|Burrow structure, burrowing and feeding behaviour of Corallianassa longiventris and Pestarella tyrrhena (Crustacea, Thalassinidea, Callianassidae)|Dworschak, P.C.; Koller, H.; Abed-Navandi, D. (2006). Burrow structure, burrowing and feeding behaviour of Corallianassa longiventris and Pestarella tyrrhena (Crustacea, Thalassinidea, Callianassidae). Mar. Biol. (Berl.) 148(6): 1369-1382. hdl.handle.net/10.1007/s00227-005-0161-8
In: Marine Biology. Springer: Heidelberg; Berlin. ISSN 0025-3162, more
|Authors|| || Top |
- Dworschak, P.C.
- Koller, H.
- Abed-Navandi, D.
The behaviour of the Caribbean Corallianassa longiventris and the Mediterranean Pestarella tyrrhena, two burrowing thalassinideans, was studied in situ and in laboratory aquaria. Burrows of C. longiventris were closed most of the time; they consist of a deep U (down to 1.5 m) with upper and deeper chambers, some of them filled with macrophyte debris. The burrows of P. tyrrhena reached down to a maximum depth of 54 cm and consisted of a shallow U with a mound and a funnel, and a spiral shaft from which several, often debris-filled chambers branched off. The appearance of C. longiventris at the sediment surface to collect debris is strongly triggered by wave swell or odours from plant and animal juices; its burrows are opened within 10 min. The surface activity of P. tyrrhena was relatively less frequent and less predictable. Inside the burrows, both species exhibited different patterns of time allocated to 25 defined behavioural states. After being offered seagrass debris, P. tyrrhena spent relatively less time manipulating this debris, but it handled sediment more often than C. longiventris. During frequent mining events, both species showed sediment-sorting behaviour, which brought a parcel of sediment in close contact with the mouthparts; some of this sediment may be ingested because the fecal rods produced by both shrimps contain very fine sediment particles. Seagrass debris is irregularly tended by P. tyrrhena after its introduction into the chambers.

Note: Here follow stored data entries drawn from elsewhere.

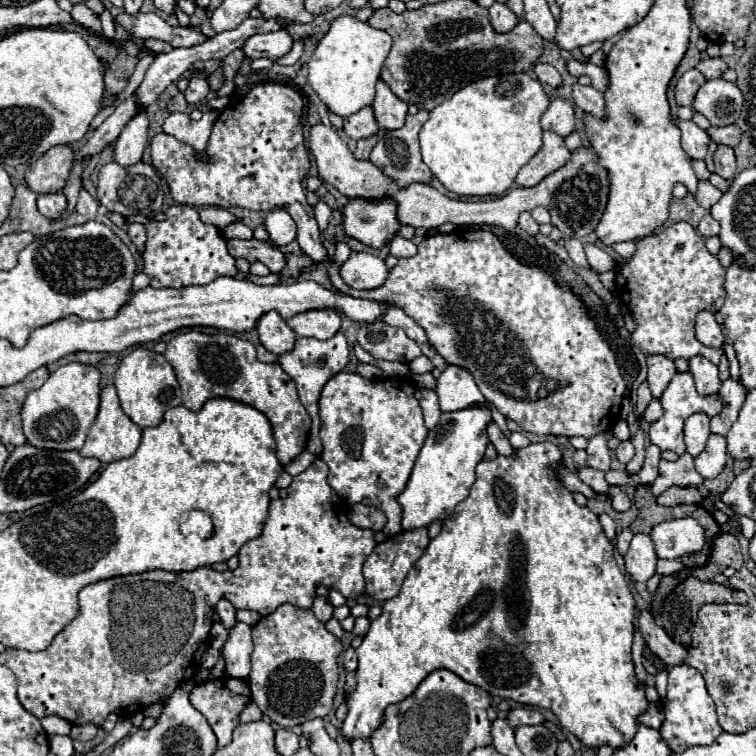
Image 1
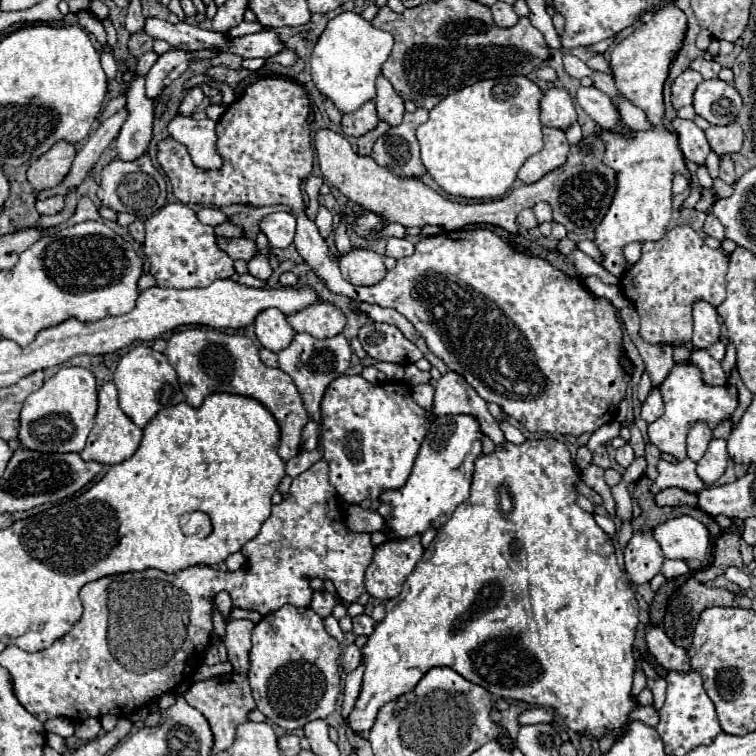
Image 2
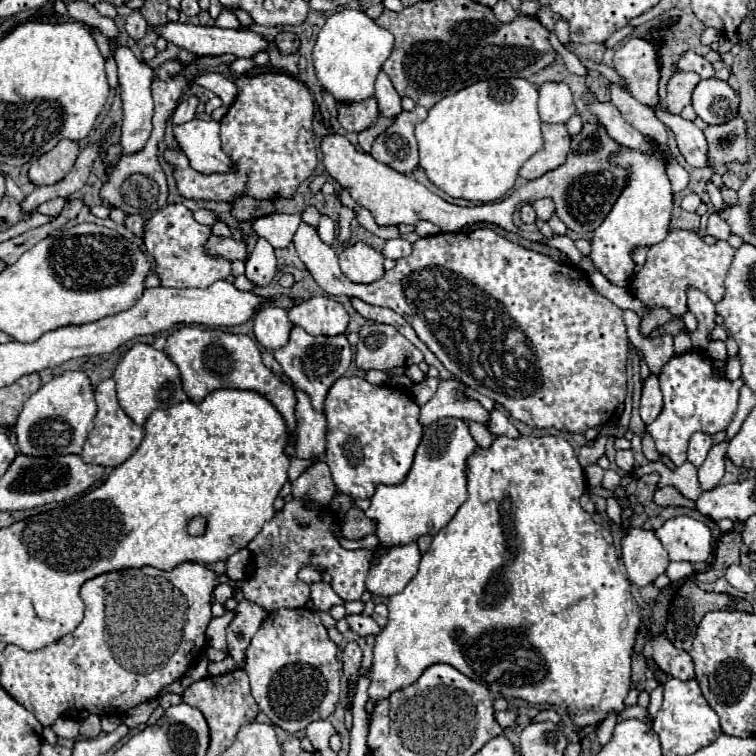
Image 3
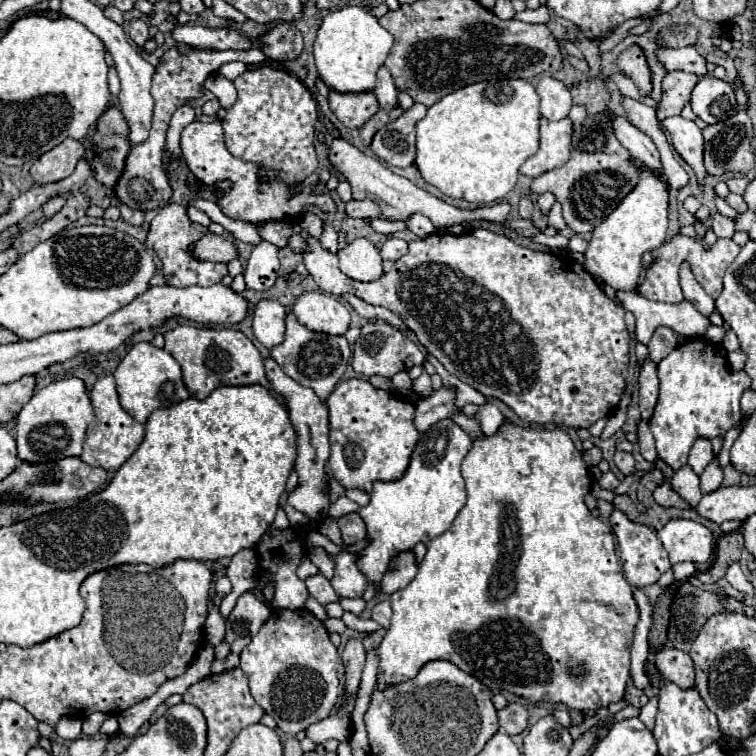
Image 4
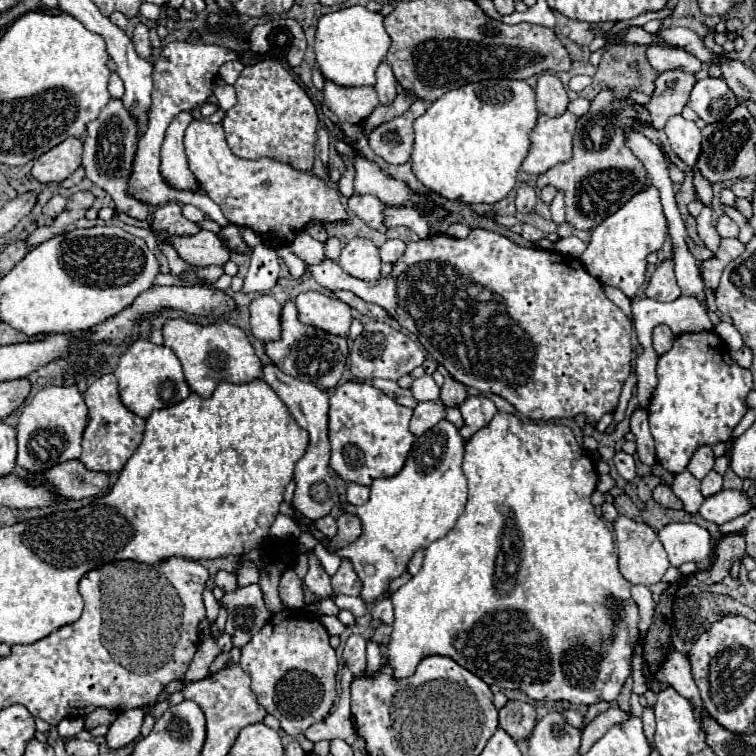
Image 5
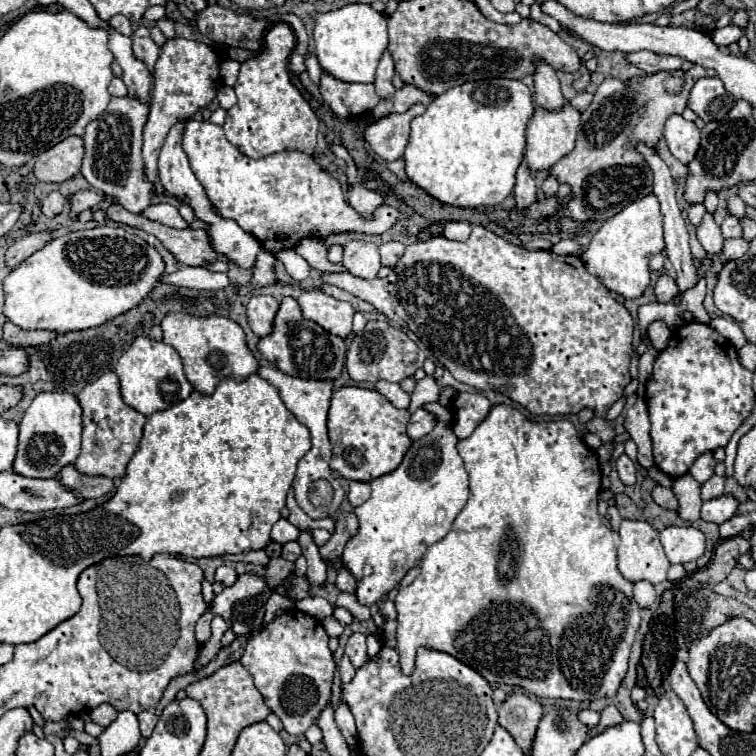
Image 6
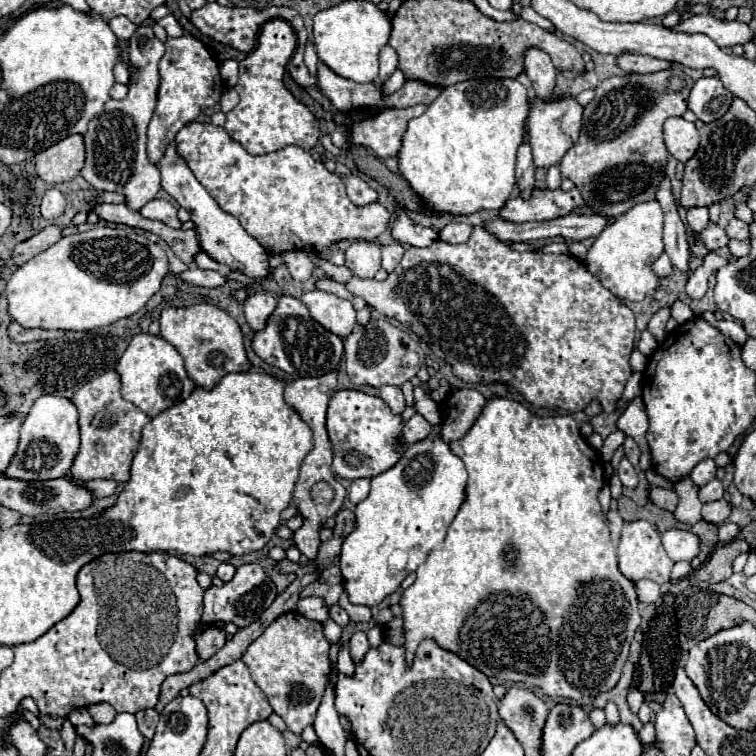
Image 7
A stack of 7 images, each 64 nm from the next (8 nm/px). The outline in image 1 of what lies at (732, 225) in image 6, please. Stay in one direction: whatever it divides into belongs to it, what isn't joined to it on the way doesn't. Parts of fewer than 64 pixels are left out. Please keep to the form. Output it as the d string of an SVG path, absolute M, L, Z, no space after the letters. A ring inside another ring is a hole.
M706 214L706 216L700 220L700 224L698 224L698 232L700 232L702 236L716 236L716 234L720 232L720 224L718 224L710 214Z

Such material ultimately becomes buried. Corallianassa longiventris frequently returns to its debris chambers to pick up pieces of seagrass, which are subsequently cut with the chelae or ripped with the third maxilliped and then transported to another empty chamber nearby. Pieces become smaller with time and show curved cutting edges and bite marks. After 100 to 140 days, 2 to 6 g(dw) seagrass debris are consumed in this manner by individuals of this species. The debris-related behaviour of P. tyrrhena probably enriches the sediment around the burrow for stochastic encounters during later mining events. Such an indirect benefit may also be effective on a population level because other individuals may also encounter this buried nutrient source.